The previous owner of my car was a smoker and the glass was yucky to say the least. Tried several brands but they all left some smears, so gave the Crystal a go and bingo, no more smears (smells really strong though)


----------



## The Cueball (Feb 8, 2007)

maybe a bit out of the box thinking here, and it depends on your insurance cover...

New windscreen?!?!?

Just thinking for all the time, effort and cost of trying loads of different things, it may be quicker and easier just to smash it, and claim a new one...

as I said though, depends if your insurance has screen cover included... 

:thumb:


----------



## Snowball (Jul 21, 2011)

Bar Keepers Friend?

There was a massive thread on this stuff not so long ago... It's pretty decent at cleaning windows


----------



## suspal (Dec 29, 2011)

could ipa help?


----------



## Cleanguy (Dec 8, 2011)

I was just about to say Bar Keepers Friend. But was just pipped to the post
Any supermarket will sell it.


----------



## walker1967 (Sep 12, 2010)

defo IPA or I would get the angelwax glass cleaner its a very strong cleaner, works a treat :thumb:


----------



## Snowball (Jul 21, 2011)

Cleanguy said:


> I was just about to say Bar Keepers Friend. But was just pipped to the post
> Any supermarket will sell it.


and cheap as well! :thumb:


----------



## DMH-01 (Mar 29, 2011)

Another vote for Bar Keepers Friend. I had the same issue with my rear view mirror and it sorted it :thumb:


----------



## AlanElite (Dec 28, 2011)

The Cueball said:


> maybe a bit out of the box thinking here, and it depends on your insurance cover...
> 
> New windscreen?!?!?
> 
> ...


Trust me this crossed my mind!!


----------



## lincslad (Aug 23, 2011)

i read this post with great interest as my new leon had some sort of film on the inside of the windscreen which was driving me nuts day and night, so as suggested i used AG glass polish then meths then glass polish again and its sorted the screen so a big thanks to all ....


----------



## Fish (Nov 16, 2011)

I had issues with a windscreen, IPA'd, Clayed, BKF'd... nothing worked until Halfords Intensive Glass Cleaner worked. 

Fish


----------



## AlanElite (Dec 28, 2011)

WELL 

I used Meths, then AG glass polish and it's looking goo so far! Thanks everyone for all your help


----------



## Trip tdi (Sep 3, 2008)

AlanElite said:


> WELL
> 
> I used Meths, then AG glass polish and it's looking goo so far! Thanks everyone for all your help


Wow Alan, so my advice i gave you worked, that's brilliant mate, a nice turnaround for myself, before logging off on DW, was a pleasure to help you :thumb:


----------



## PWOOD (Apr 30, 2007)

How did you apply the meths so it didn't get on the interior plastics? 

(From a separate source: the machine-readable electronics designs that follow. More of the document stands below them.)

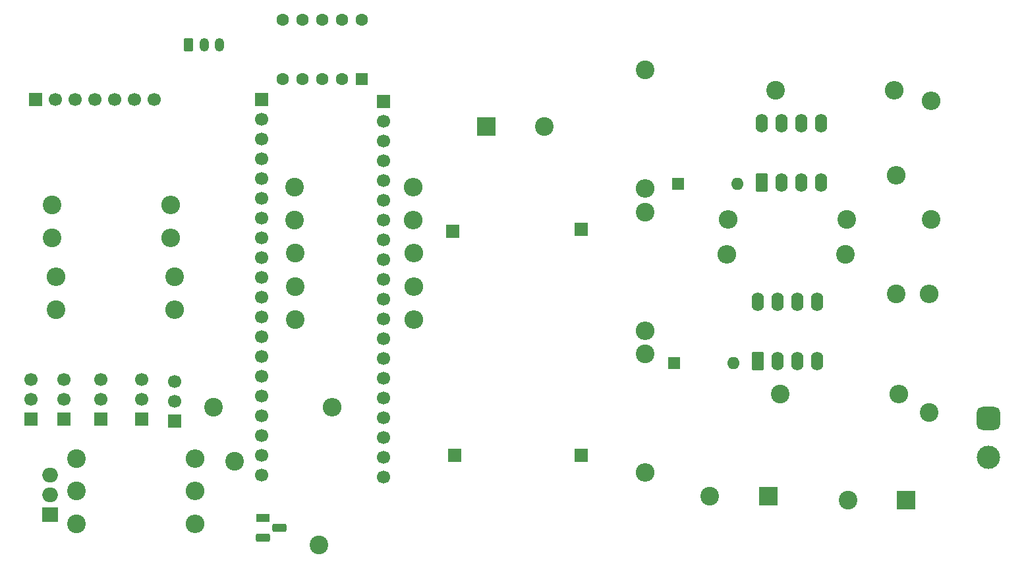
<source format=gbr>
%TF.GenerationSoftware,KiCad,Pcbnew,9.0.3*%
%TF.CreationDate,2025-08-24T00:43:17+05:30*%
%TF.ProjectId,single-layer-modules,73696e67-6c65-42d6-9c61-7965722d6d6f,rev?*%
%TF.SameCoordinates,Original*%
%TF.FileFunction,Soldermask,Bot*%
%TF.FilePolarity,Negative*%
%FSLAX46Y46*%
G04 Gerber Fmt 4.6, Leading zero omitted, Abs format (unit mm)*
G04 Created by KiCad (PCBNEW 9.0.3) date 2025-08-24 00:43:17*
%MOMM*%
%LPD*%
G01*
G04 APERTURE LIST*
G04 Aperture macros list*
%AMRoundRect*
0 Rectangle with rounded corners*
0 $1 Rounding radius*
0 $2 $3 $4 $5 $6 $7 $8 $9 X,Y pos of 4 corners*
0 Add a 4 corners polygon primitive as box body*
4,1,4,$2,$3,$4,$5,$6,$7,$8,$9,$2,$3,0*
0 Add four circle primitives for the rounded corners*
1,1,$1+$1,$2,$3*
1,1,$1+$1,$4,$5*
1,1,$1+$1,$6,$7*
1,1,$1+$1,$8,$9*
0 Add four rect primitives between the rounded corners*
20,1,$1+$1,$2,$3,$4,$5,0*
20,1,$1+$1,$4,$5,$6,$7,0*
20,1,$1+$1,$6,$7,$8,$9,0*
20,1,$1+$1,$8,$9,$2,$3,0*%
%AMHorizOval*
0 Thick line with rounded ends*
0 $1 width*
0 $2 $3 position (X,Y) of the first rounded end (center of the circle)*
0 $4 $5 position (X,Y) of the second rounded end (center of the circle)*
0 Add line between two ends*
20,1,$1,$2,$3,$4,$5,0*
0 Add two circle primitives to create the rounded ends*
1,1,$1,$2,$3*
1,1,$1,$4,$5*%
G04 Aperture macros list end*
%ADD10C,2.400000*%
%ADD11HorizOval,2.400000X0.000000X0.000000X0.000000X0.000000X0*%
%ADD12O,2.400000X2.400000*%
%ADD13RoundRect,0.250000X-0.350000X-0.625000X0.350000X-0.625000X0.350000X0.625000X-0.350000X0.625000X0*%
%ADD14O,1.200000X1.750000*%
%ADD15R,2.400000X2.400000*%
%ADD16C,1.600000*%
%ADD17RoundRect,0.250000X0.550000X-0.550000X0.550000X0.550000X-0.550000X0.550000X-0.550000X-0.550000X0*%
%ADD18R,2.000000X1.905000*%
%ADD19O,2.000000X1.905000*%
%ADD20C,1.700000*%
%ADD21R,1.700000X1.700000*%
%ADD22O,1.600000X1.600000*%
%ADD23R,1.600000X1.600000*%
%ADD24O,1.600000X2.400000*%
%ADD25RoundRect,0.250000X0.550000X-0.950000X0.550000X0.950000X-0.550000X0.950000X-0.550000X-0.950000X0*%
%ADD26C,3.000000*%
%ADD27RoundRect,0.750000X-0.750000X0.750000X-0.750000X-0.750000X0.750000X-0.750000X0.750000X0.750000X0*%
%ADD28R,1.800000X1.100000*%
%ADD29RoundRect,0.275000X-0.625000X0.275000X-0.625000X-0.275000X0.625000X-0.275000X0.625000X0.275000X0*%
G04 APERTURE END LIST*
D10*
%TO.C,R24*%
X118740000Y-104250000D03*
D11*
X107963693Y-93473693D03*
%TD*%
D10*
%TO.C,R23*%
X105260000Y-86500000D03*
D12*
X120500000Y-86500000D03*
%TD*%
D13*
%TO.C,JP1*%
X102000000Y-40000000D03*
D14*
X104000000Y-40000000D03*
X106000000Y-40000000D03*
%TD*%
D12*
%TO.C,R2*%
X130870000Y-58250000D03*
D10*
X115630000Y-58250000D03*
%TD*%
D12*
%TO.C,R3*%
X130990000Y-75250000D03*
D10*
X115750000Y-75250000D03*
%TD*%
D15*
%TO.C,C1*%
X140250000Y-50500000D03*
D10*
X147750000Y-50500000D03*
%TD*%
D12*
%TO.C,R1*%
X130870000Y-62500000D03*
D10*
X115630000Y-62500000D03*
%TD*%
D12*
%TO.C,R4*%
X130990000Y-71000000D03*
D10*
X115750000Y-71000000D03*
%TD*%
D12*
%TO.C,R5*%
X130990000Y-66750000D03*
D10*
X115750000Y-66750000D03*
%TD*%
D12*
%TO.C,R8*%
X102870000Y-101500000D03*
D10*
X87630000Y-101500000D03*
%TD*%
D12*
%TO.C,R7*%
X102870000Y-97250000D03*
D10*
X87630000Y-97250000D03*
%TD*%
%TO.C,R6*%
X87630000Y-93100000D03*
D12*
X102870000Y-93100000D03*
%TD*%
D16*
%TO.C,SW1*%
X124250000Y-36750000D03*
X121710000Y-36750000D03*
X119170000Y-36750000D03*
X116630000Y-36750000D03*
X114090000Y-36750000D03*
X114090000Y-44370000D03*
X116630000Y-44370000D03*
X119170000Y-44370000D03*
X121710000Y-44370000D03*
D17*
X124250000Y-44370000D03*
%TD*%
D18*
%TO.C,Q1*%
X84195000Y-100290000D03*
D19*
X84195000Y-97750000D03*
X84195000Y-95210000D03*
%TD*%
D20*
%TO.C,J3*%
X97620000Y-47000000D03*
X95080000Y-47000000D03*
X92540000Y-47000000D03*
X90000000Y-47000000D03*
X87460000Y-47000000D03*
X84920000Y-47000000D03*
D21*
X82380000Y-47000000D03*
%TD*%
D12*
%TO.C,R21*%
X99750000Y-60500000D03*
D10*
X84510000Y-60500000D03*
%TD*%
D12*
%TO.C,R22*%
X99750000Y-64750000D03*
D10*
X84510000Y-64750000D03*
%TD*%
D22*
%TO.C,D2*%
X172500000Y-57819466D03*
D23*
X164880000Y-57819466D03*
%TD*%
D10*
%TO.C,C2*%
X186750000Y-98500000D03*
D15*
X194250000Y-98500000D03*
%TD*%
D10*
%TO.C,C3*%
X169000000Y-98000000D03*
D15*
X176500000Y-98000000D03*
%TD*%
D22*
%TO.C,D1*%
X172000000Y-80819466D03*
D23*
X164380000Y-80819466D03*
%TD*%
D12*
%TO.C,R12*%
X171220000Y-66879466D03*
D10*
X186460000Y-66879466D03*
%TD*%
D12*
%TO.C,R16*%
X192940000Y-56699466D03*
D10*
X192940000Y-71939466D03*
%TD*%
D12*
%TO.C,R13*%
X193310000Y-84819466D03*
D10*
X178070000Y-84819466D03*
%TD*%
%TO.C,R14*%
X186580000Y-62379466D03*
D12*
X171340000Y-62379466D03*
%TD*%
%TO.C,R11*%
X160690000Y-58439466D03*
D10*
X160690000Y-43199466D03*
%TD*%
D12*
%TO.C,R10*%
X160690000Y-76689466D03*
D10*
X160690000Y-61449466D03*
%TD*%
D12*
%TO.C,R15*%
X192680000Y-45819466D03*
D10*
X177440000Y-45819466D03*
%TD*%
D24*
%TO.C,U1*%
X175130000Y-73009466D03*
X177670000Y-73009466D03*
X180210000Y-73009466D03*
X182750000Y-73009466D03*
X182750000Y-80629466D03*
X180210000Y-80629466D03*
X177670000Y-80629466D03*
D25*
X175130000Y-80629466D03*
%TD*%
D12*
%TO.C,R18*%
X197440000Y-47199466D03*
D10*
X197440000Y-62439466D03*
%TD*%
D12*
%TO.C,R17*%
X197190000Y-71949466D03*
D10*
X197190000Y-87189466D03*
%TD*%
D24*
%TO.C,U2*%
X175650000Y-50069466D03*
X178190000Y-50069466D03*
X180730000Y-50069466D03*
X183270000Y-50069466D03*
X183270000Y-57689466D03*
X180730000Y-57689466D03*
X178190000Y-57689466D03*
D25*
X175650000Y-57689466D03*
%TD*%
D26*
%TO.C,J12*%
X204750000Y-93000000D03*
D27*
X204750000Y-88000000D03*
%TD*%
D10*
%TO.C,R20*%
X85010000Y-74000000D03*
D12*
X100250000Y-74000000D03*
%TD*%
D10*
%TO.C,R19*%
X100250000Y-69750000D03*
D12*
X85010000Y-69750000D03*
%TD*%
D10*
%TO.C,R9*%
X160690000Y-79699466D03*
D12*
X160690000Y-94939466D03*
%TD*%
D21*
%TO.C,J11*%
X152440000Y-63680000D03*
%TD*%
%TO.C,J10*%
X135940000Y-63930000D03*
%TD*%
%TO.C,J9*%
X152440000Y-92680000D03*
%TD*%
%TO.C,J8*%
X136190000Y-92680000D03*
%TD*%
%TO.C,J1*%
X127040000Y-47240000D03*
D20*
X127040000Y-49780000D03*
X127040000Y-52320000D03*
X127040000Y-54860000D03*
X127040000Y-57400000D03*
X127040000Y-59940000D03*
X127040000Y-62480000D03*
X127040000Y-65020000D03*
X127040000Y-67560000D03*
X127040000Y-70100000D03*
X127040000Y-72640000D03*
X127040000Y-75180000D03*
X127040000Y-77720000D03*
X127040000Y-80260000D03*
X127040000Y-82800000D03*
X127040000Y-85340000D03*
X127040000Y-87880000D03*
X127040000Y-90420000D03*
X127040000Y-92960000D03*
X127040000Y-95500000D03*
%TD*%
D21*
%TO.C,J7*%
X90750000Y-88040000D03*
D20*
X90750000Y-85500000D03*
X90750000Y-82960000D03*
%TD*%
D21*
%TO.C,J5*%
X100225000Y-88275000D03*
D20*
X100225000Y-85735000D03*
X100225000Y-83195000D03*
%TD*%
D21*
%TO.C,J4*%
X96000000Y-88080000D03*
D20*
X96000000Y-85540000D03*
X96000000Y-83000000D03*
%TD*%
D21*
%TO.C,J8*%
X81775000Y-88025000D03*
D20*
X81775000Y-85485000D03*
X81775000Y-82945000D03*
%TD*%
D28*
%TO.C,Q2*%
X111600000Y-100750000D03*
D29*
X113670000Y-102020000D03*
X111600000Y-103290000D03*
%TD*%
D21*
%TO.C,J6*%
X85975000Y-88025000D03*
D20*
X85975000Y-85485000D03*
X85975000Y-82945000D03*
%TD*%
D21*
%TO.C,J2*%
X111380000Y-47030000D03*
D20*
X111380000Y-49570000D03*
X111380000Y-52110000D03*
X111380000Y-54650000D03*
X111380000Y-57190000D03*
X111380000Y-59730000D03*
X111380000Y-62270000D03*
X111380000Y-64810000D03*
X111380000Y-67350000D03*
X111380000Y-69890000D03*
X111380000Y-72430000D03*
X111380000Y-74970000D03*
X111380000Y-77510000D03*
X111380000Y-80050000D03*
X111380000Y-82590000D03*
X111380000Y-85130000D03*
X111380000Y-87670000D03*
X111380000Y-90210000D03*
X111380000Y-92750000D03*
X111380000Y-95290000D03*
%TD*%
M02*

</source>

Sent from my GT-I9100 using Tapatalk


----------



## lincslad (Aug 23, 2011)

i put a towel over the dash and applied the meths with a foam applicator and the meths bottle was in a bucket on the floor coz i'm a clumsy sod..


----------



## Trip tdi (Sep 3, 2008)

Fish said:


> I had issues with a windscreen, IPA'd, Clayed, BKF'd... nothing worked until Halfords Intensive Glass Cleaner worked.
> 
> Fish


That's good stuff the glass cutter, i;m surprised the bar keepers friend did not work.


----------



## AlanElite (Dec 28, 2011)

PWOOD said:


> How did you apply the meths so it didn't get on the interior plastics?
> 
> Sent from my GT-I9100 using Tapatalk


Strangely enough I used some old but new white socks I've had in my draw for years! I wanted to 'see' the dirt I was taking off but also the socks absorbed the Meths without it draining through and dripping out.

Thanks again Trip


----------